Data scientist toolbox
Reading data from excel
Excel format is popular in analysis and data science. Pandas reads the excel data well, but sometimes you would like to specify data types. How can you do that?
Let’s assume your data looks like this
As you can see, pandas read all data as int, despite the first column should be text, the second short and the third digital 10.2. How we can force reading data in such a format.
Pandas data types
We can use command dtype with a dictionary for all or selected columns. But what are the types you can use in data science? Pandas datatypes correspond to Numpy detailed datatypes, but for most cases it is enough to use following datatypes: object, int, float, datetime, bool. As mentioned, you can use Numpy ones: object (str, np.string_, np.unicode_), for int (np.int_, np.int8, np.int16, np.int32, np.int64, np.uint8, np.uint16, np.uint32, np.uint64), and for float (np.float16, … 32, … 64),
pd.read_excel('file_name.xlsx', dtype={'Customer': str, 'Zip code': np.int32, 'Credit limit': float})

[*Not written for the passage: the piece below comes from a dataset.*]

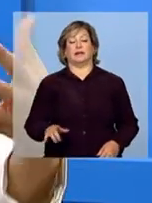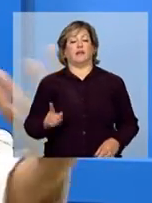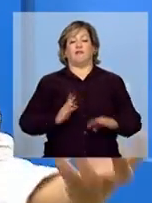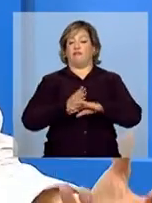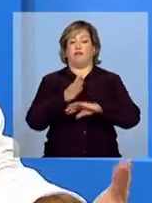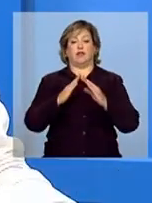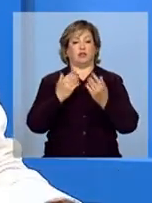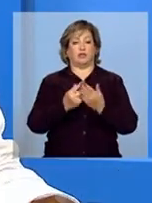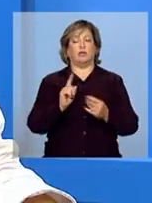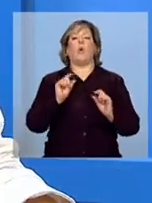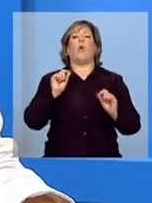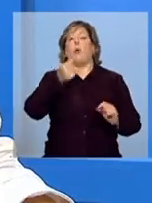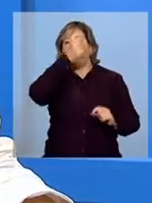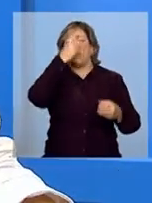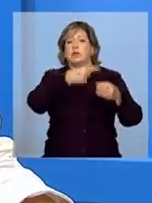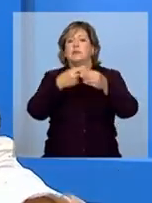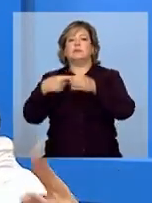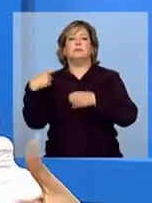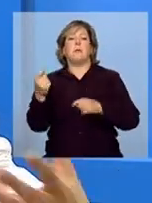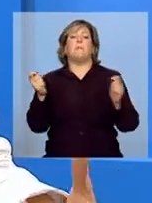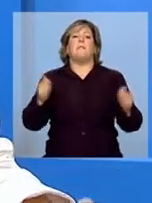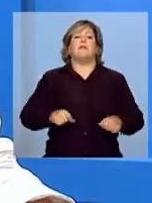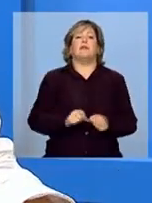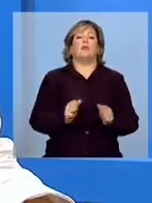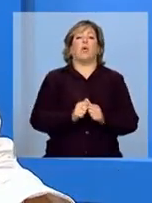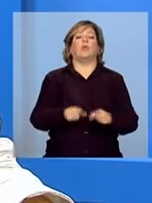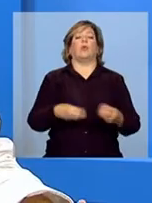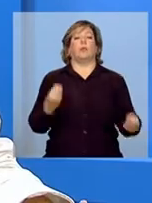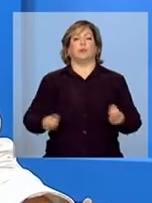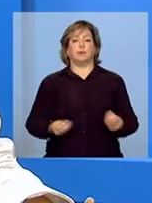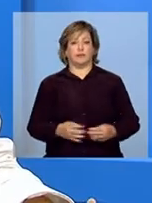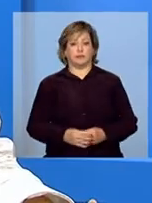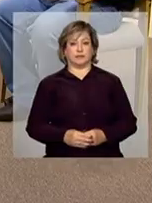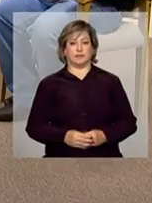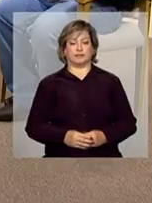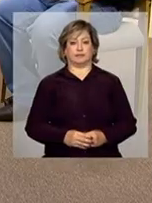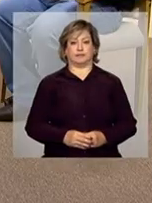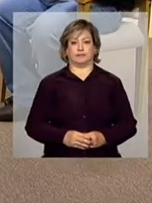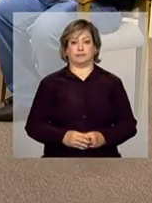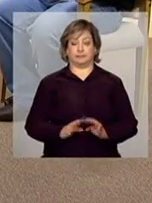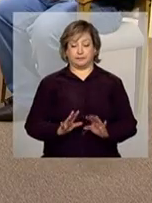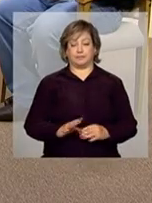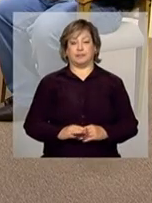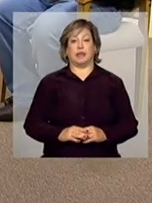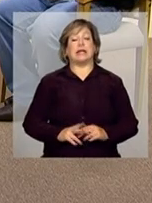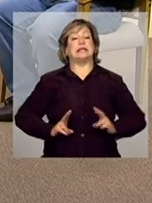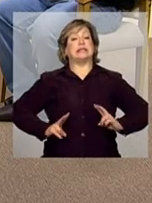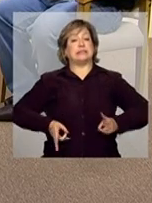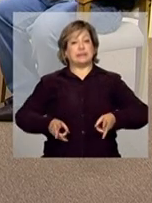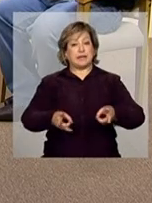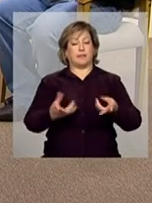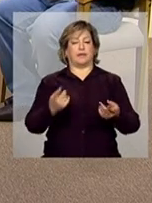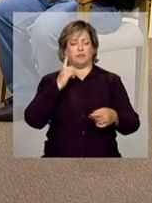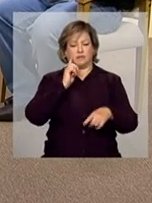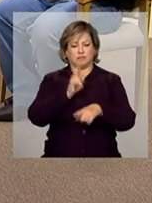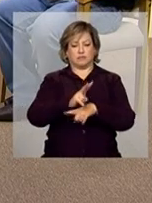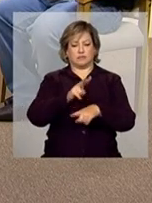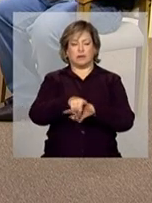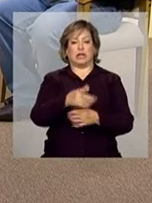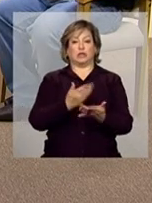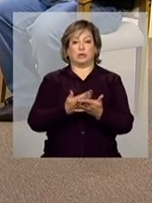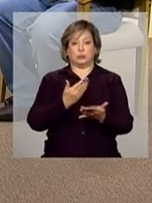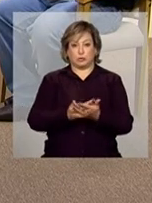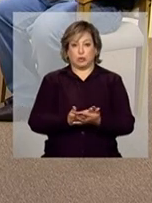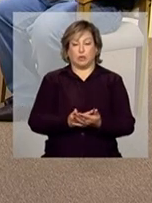o os municípios podem fazer com isso? Como é que funciona isso? Então, toda vez, o acompanhamento da educação é feito em cinco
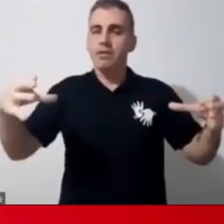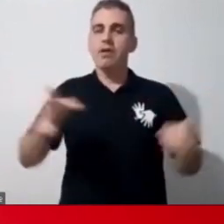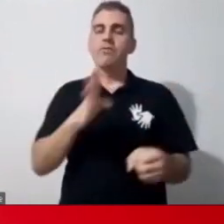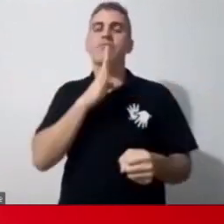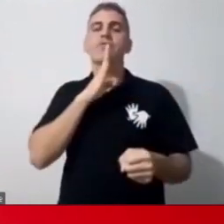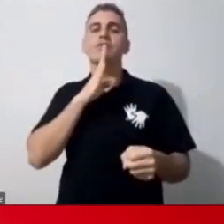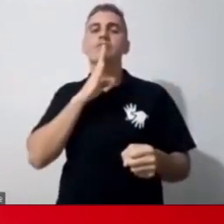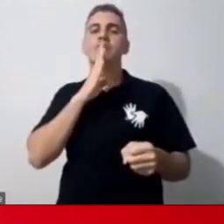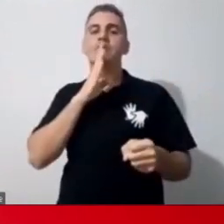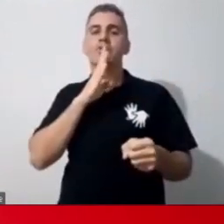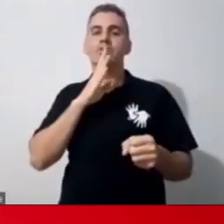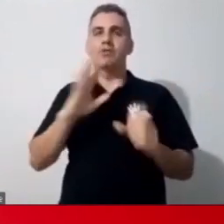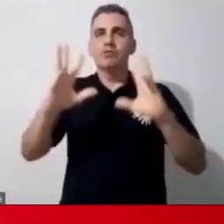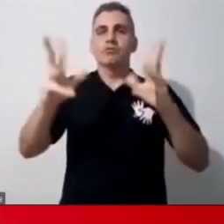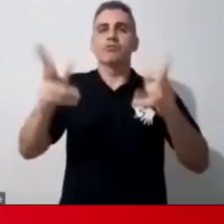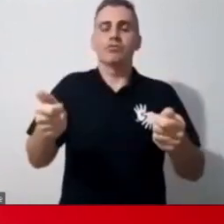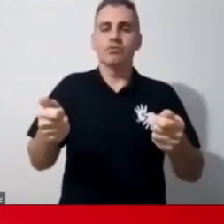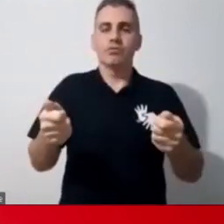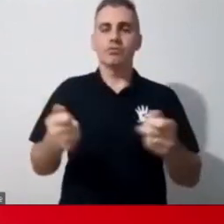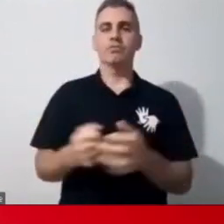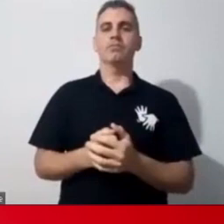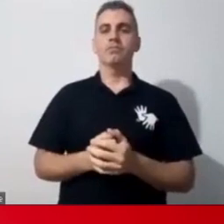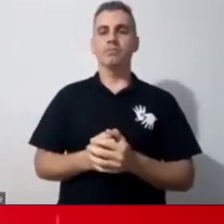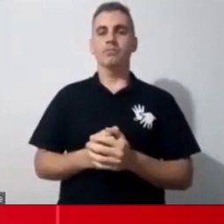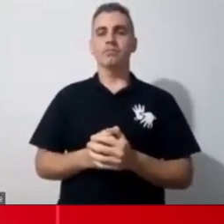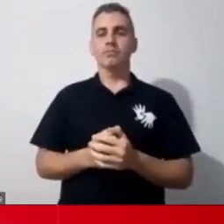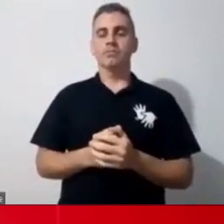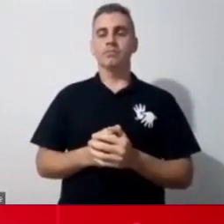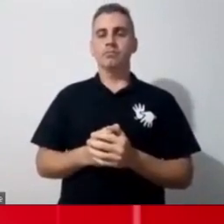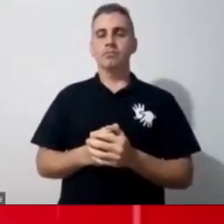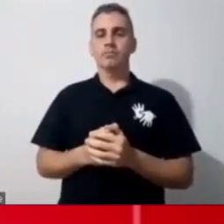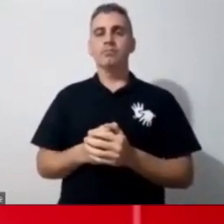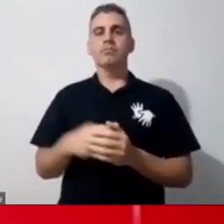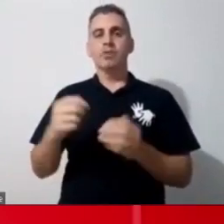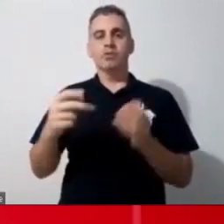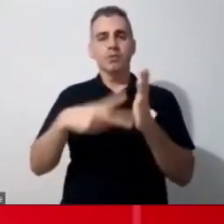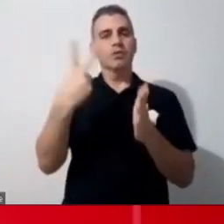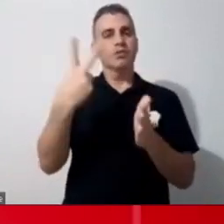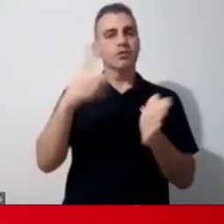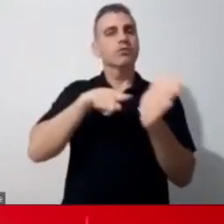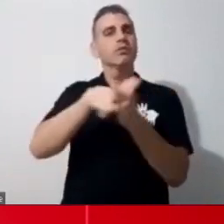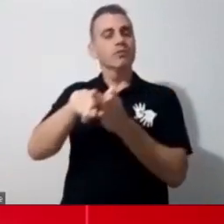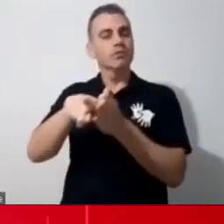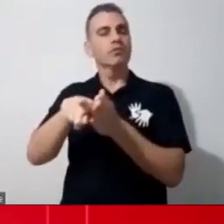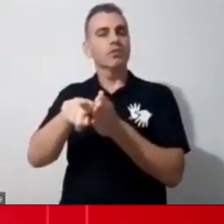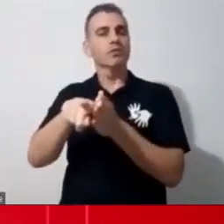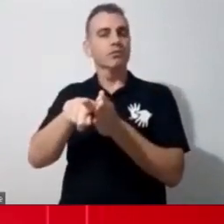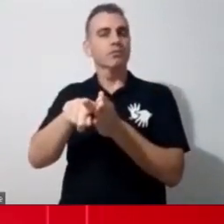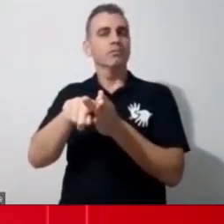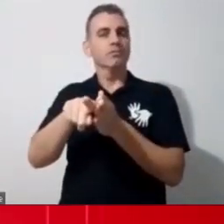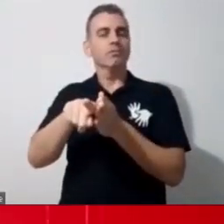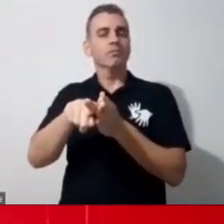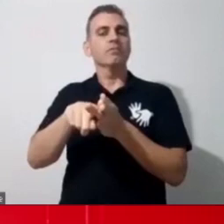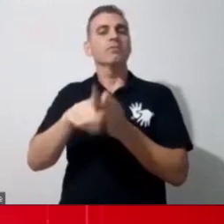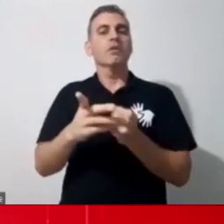segunda pergunta, gurias. Na situação atual, momento pandemia, o que é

Data columns (total 3 columns):
# Column Non-Null Count Dtype
--- ------ -------------- -----
0 Customer 4 non-null object
1 Zip code 4 non-null int32
2 Credit limit 4 non-null float64
dtypes: float64(1), int32(1), object(1)
memory usage: 208.0+ bytes
We no only get data in format we want, but also optimased memory usage.
Currency display formatting
The question remains what data type for currency you should use? It is still float for internal representation, and this format displays.
Type “object” means “string”. You need to distinguish between the underlying data (e.g., the integer 1234) and its (string) representation e.g., 1,234. Pandas allows you to define custom formatters on a per-column basis. You should store integer data as integer data and define a custom formatter for it.
pd.options.display.float_format = '{:6.2f}'.format
pd.options.display.float_format = '{:,}'.format
pandas.io.formats.format.IntArrayFormatter
After that you got results
Customer Zip code Credit limit
0 00123 20345 120,000.00
1 00362 21890 10,000.00
2 00467 34020 20,000.00
3 00234 34300 30,000.00
There are 5 basic numerical types representing booleans (bool), integers (int), unsigned integers (uint) floating point (float) and complex. Those with numbers in their name indicate the bitsize of the type (i.e. how many bits are needed to represent a single value in memory). Some types, such as int
and intp
, have differing bitsizes, dependent on the platforms (e.g. 32-bit vs. 64-bit machines). This should be considered when interfacing with low-level code (such as C or Fortran) where the raw memory is addressed.
And that is it. Happy coding.